── Исходный текст
Я бы сказал, что положительный герой в контексте военачальника – это тот, кто добился максимального результата в своих действиях, потеряв минимальное количество людей, то есть который очень аккуратно и бережно распоряжался человеческими жизнями, потому что вопрос Цены Победы – это в конечном итоге вопрос каждого отдельного человека, который погиб во время этой войны.

 

«Речь идет не только о потерях армии, но и о потерях населения в оккупированных районах и так далее. Официальная цифра – это 8 миллионов человек».

Вячеслав из Москвы

 

В. ДЫМАРСКИЙ:

Вячеслав, уважаемый, вы нам пишете, умышленно или нет, что мы якобы делаем грубейшую ошибку в отношении потерь Великой Отечественной войны. Вячеслав, ну, возьмите себя в руки, извините.

Д. ЗАХАРОВ:

Да, официальная цифра, как было сказано при Сталине, была 8, при Брежневе стала 20, сейчас 27…

В. ДЫМАРСКИЙ:

Естественно, это не только потери на фронте.

Д. ЗАХАРОВ:

Да, это совокупность потерь. На самом деле, я полагаю, что цифра значительно больше, но известна она будет еще не скоро.

 

«Мне всегда казалось по реакции моих дедушек, что все?таки это не День Победы, а День скорби и памяти. И еще. Все?таки хотелось бы, чтобы сказали, что Цена Победы – это людские жертвы, все?таки уточнить, кто погиб, кто основную потерю понес, какие люди, какие национальности, потому что мы многонациональные, какие участвовали люди больше всего?»

Игорь из Ленобласти

 

В. ДЫМАРСКИЙ:

Ясно, спасибо. Я думаю, что в национальном составе погибших разбираться по меньшей мере аморально и цинично.

Д. ЗАХАРОВ:

Я думаю, что никто этим дотошно не занимался, то есть объективной статистики, наверное, нет.
────
Формулировка задачи A: Изложите фрагмент беседы о цене Победы в двух предложениях.
Формулировка задачи B: Какой была официальная цифра потерь при Брежневе, по словам Д. Захарова во фрагменте беседы о цене Победы?
Формулировка задачи C: Продолжите фрагмент беседы о цене Победы после последней реплики Д. Захарова.
Записи — отдельный материал, к беседе они не относятся.
── Предоставленные материалы
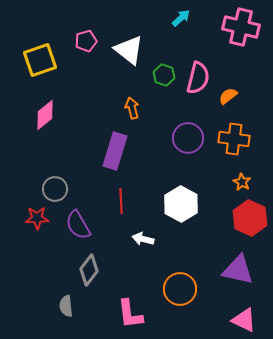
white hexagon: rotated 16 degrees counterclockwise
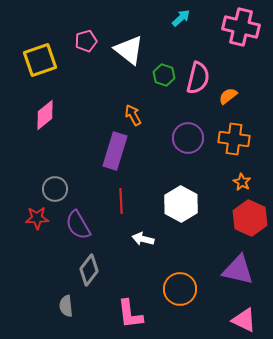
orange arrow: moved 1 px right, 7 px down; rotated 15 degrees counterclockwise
────
── Предоставленные материалы
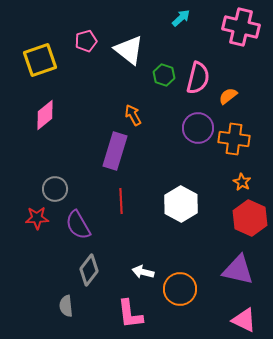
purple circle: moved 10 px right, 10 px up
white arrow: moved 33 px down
────
Письменный ответ A: Положительным героем среди военачальников здесь назван тот, кто добился максимального результата, потеряв минимальное количество людей. Д. Захаров говорит, что официальная цифра потерь была 8 при Сталине, 20 при Брежневе, а сейчас 27, и считает, что на самом деле она значительно больше, а В. Дымарский называет разбирательство в национальном составе погибших аморальным и циничным.

Письменный ответ B: 20.

Письменный ответ C:
В. ДЫМАРСКИЙ:

А что касается Дня памяти и скорби, как вы сказали, ну, давайте, каждый из нас будет для себя сам решать, что такое для него День Победы.

Д. ЗАХАРОВ:

«Это праздник со слезами на глазах» – это очень точно.

 

Уроки Сталинграда

 

ВЕДУЩИЙ: В. Дымарский

 

02.07.2007

 

23:09–00:00

 

В. ДЫМАРСКИЙ:

У нас в гостях Владимир Бешанов, известный вам историк, приехавший в Москву из города Бреста, где он живет и работает. Приехал не в первый и, надеюсь, не в последний раз, поскольку Владимир, на мой взгляд, очень хороший и интересный исследователь истории Второй мировой войны. Тема нашей сегодняшней программы – здесь такая интересная ошибка произошла: дело в том, что я ее назвал «Итоги Сталинграда», а уже на самой радиостанции ее трансформировали в «Уроки Сталинграда», видимо, не расслышали. Но, я думаю, второе название, которое было дано без моего ведома, довольно точно отвечает содержанию сегодняшней программы. Так что, как хотите: и «Итоги Сталинграда», и «Уроки Сталинграда».

В. БЕШАНОВ:

«Итоги и уроки Сталинграда».

В. ДЫМАРСКИЙ:

Тогда первый вопрос, Владимир: Ваша книга, довольно?таки известная, изданная в Москве, называется «1942 год. Учебный», правильно?

В. БЕШАНОВ:

Да.

В. ДЫМАРСКИЙ:

1942 год завершился Сталинградской битвой, вообще?то она официально завершилась в начале 1943 года, второго февраля. Раз уже «Уроки Сталинграда», то были ли уроки 1942 года, которые вы назвали «учебными»? То есть уроки поражений, за исключением битвы под Москвой, которые произошли в 1942 году?

В. БЕШАНОВ:

Кстати сказать, сама битва под Москвой тоже закончилась рядом поражений, но это отдельная тема. Конечно, уроки были усвоены, конечно, Сталинградское сражение – это другой уровень: и подготовка к операции, и сама операция. Многие командиры и генералы просто испытывали боязнь перед переходом к наступлению. Хорошо, остановили немцев. Стоим насмерть, держим. А наступление – это что?то резкое. Даже Сталин делил своих генералов: генералы наступления и генералы обороны. Вот Еременко он считал генералом обороны, к примеру.

В. ДЫМАРСКИЙ:

А кто стал генералом наступления? Чуйков?

В. БЕШАНОВ:

Чуйков командовал армией, а я имею в виду командующих фронтами. Рокоссовский был генералом наступления.

Еременко сменил Малиновский. На самом деле, была такая боязнь, что даже перед самым наступлением Сталину писали письма: мы не готовы, мы не можем. Это что?то психологическое было: сидим в обороне – хорошо, немцев остановили – уже замечательно, приказ «ни шагу назад» выполнили – замечательно, хорошо!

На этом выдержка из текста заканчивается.